Ein erfolgreiches Zweifamilienprojekt

Im Gegensatz zum Energieexperten Domig ist der Harder Umweltbeauftragte Mathias Becvar landwirtschaftlicher Fachwirt und in der Obst- und Gartenkultur engagiert. Die beiden Männer und ihre Familien sind nahezu Nachbarn und schon länger miteinander befreundet. „Gemeinsam haben wir Ideen gewälzt, wie wir zwei landwirtschaftliche Eigenflächen, die in Langenegg und Hard liegen, am besten bewirtschaften können. Wir haben uns überlegt, eventuell Haselnüsse oder Maroni anzubauen. Und dann haben wir geschaut, welche Nüsse in Vorarlberg am wenigsten vorkommen“, erinnert sich Mathias Becvar. So entstand schließlich die Idee zur Gründung des kleinen Landwirtschaftsbetriebs LändleNuss als Zweifamilienprojekt, bei dem alle Familienmitglieder eingebunden wurden. „In einem ersten Schritt haben wir im März 2019 die ersten fünfzig Walnussbäume ausgepflanzt, aufgeteilt auf die Standorte in Langenegg beim Hohen Knobel und in Hard an der Rotach“, sagt Patrick Domig.
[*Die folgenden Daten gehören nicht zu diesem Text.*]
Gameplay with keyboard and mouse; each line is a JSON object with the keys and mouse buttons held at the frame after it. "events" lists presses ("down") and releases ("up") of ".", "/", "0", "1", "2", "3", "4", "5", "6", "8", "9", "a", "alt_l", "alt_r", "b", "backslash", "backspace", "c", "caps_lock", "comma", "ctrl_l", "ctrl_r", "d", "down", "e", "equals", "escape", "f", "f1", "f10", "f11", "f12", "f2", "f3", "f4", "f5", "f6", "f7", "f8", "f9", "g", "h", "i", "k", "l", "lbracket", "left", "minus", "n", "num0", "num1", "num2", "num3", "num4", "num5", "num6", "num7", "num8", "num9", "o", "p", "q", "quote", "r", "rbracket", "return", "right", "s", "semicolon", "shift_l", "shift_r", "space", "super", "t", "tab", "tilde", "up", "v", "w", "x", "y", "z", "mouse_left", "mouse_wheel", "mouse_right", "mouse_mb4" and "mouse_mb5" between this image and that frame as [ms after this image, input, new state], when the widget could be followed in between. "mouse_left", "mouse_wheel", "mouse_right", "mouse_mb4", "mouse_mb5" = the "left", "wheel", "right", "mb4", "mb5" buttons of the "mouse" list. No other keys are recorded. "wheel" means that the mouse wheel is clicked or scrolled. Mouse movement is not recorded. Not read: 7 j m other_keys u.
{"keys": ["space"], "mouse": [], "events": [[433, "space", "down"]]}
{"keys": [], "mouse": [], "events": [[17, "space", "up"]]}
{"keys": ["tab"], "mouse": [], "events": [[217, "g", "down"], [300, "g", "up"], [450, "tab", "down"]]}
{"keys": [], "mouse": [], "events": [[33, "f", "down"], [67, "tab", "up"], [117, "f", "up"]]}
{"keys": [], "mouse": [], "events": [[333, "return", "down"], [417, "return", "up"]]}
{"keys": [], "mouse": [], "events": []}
Die Entscheidung für das Pflanzen von Walnussbäumen erfolgte aus folgenden Gründen: „Walnussbäume sind ideale Hausbäume. Sie tragen wertvolle Nüsse, die sehr gesund sind, denn sie enthalten lebenswichtige Nährstoffe und einen hohen Energiegehalt für den Menschen“, sagt Domig. „Die Bäume spenden Schatten im Sommer, produzieren langfristig hochwertiges Holz und wecken in uns Kindheitserinnerungen an den Nussbaum im Garten, wovon die ,Klosanüss im Säckle‘ dann stammten. Heute beobachten wir, wie gerne unsere Kinder Baumnüsse sammeln, unter sich aufteilen, horten und später essen – das Grundbedürfnis zu sammeln, ist tief in uns verankert.“ Patrick Domig betätigt sich neben dem Geschäft mit der Nuss aktiv in der „Ackerakademie“, der Schule am See in Hard, wo er unter anderem mit Jugendlichen den Beerengarten betreut: „Viele Jugendliche haben überhaupt keinen Bezug mehr dazu, wie Pflanzen heranwachsen und was sie hierfür benötigen. Sie sind aber für solche Projekte sehr leicht zu begeistern.“

Ein weiterer, wichtiger Aspekt ist für die beiden Walnuss-Produzenten die fortschreitende Klimakrise. „Die jüngsten Klimaszenarien für Vorarlberg zeigen, dass sich die Jahresdurchschnittstemperatur in den nächsten 20 Jahren um weitere 1,2 bis 1,4 Grad Celsius erhöhen wird“, zitiert Matthias Becvar die Voraussagen aus dem Klimabericht des Landes Vorarlberg. Damit verbunden ist eine teilweise deutliche Zunahme an Hitzetagen und eine Verlängerung der Vegetationsperiode. Als Anpassung und Vorsorge an die Auswirkungen des Klimawandels sind Nussbäume ideal und profitieren sogar von diesen Szenarien. Die bisherigen Verbreitungsgebiete sind überwiegend im klassischen Weinbauklima beheimatet. „Außerdem tragen Walnussbäume zu einer Naturvielfalt bei, erhöhen die Biodiversität unserer Kulturlandschaft und binden langfristig viel CO2. Nach bisherigen Erkenntnissen und Wissensstand
ist ein nachhaltiger Anbau von Nussbäumen nahezu ohne Pflanzenschutzmittel möglich.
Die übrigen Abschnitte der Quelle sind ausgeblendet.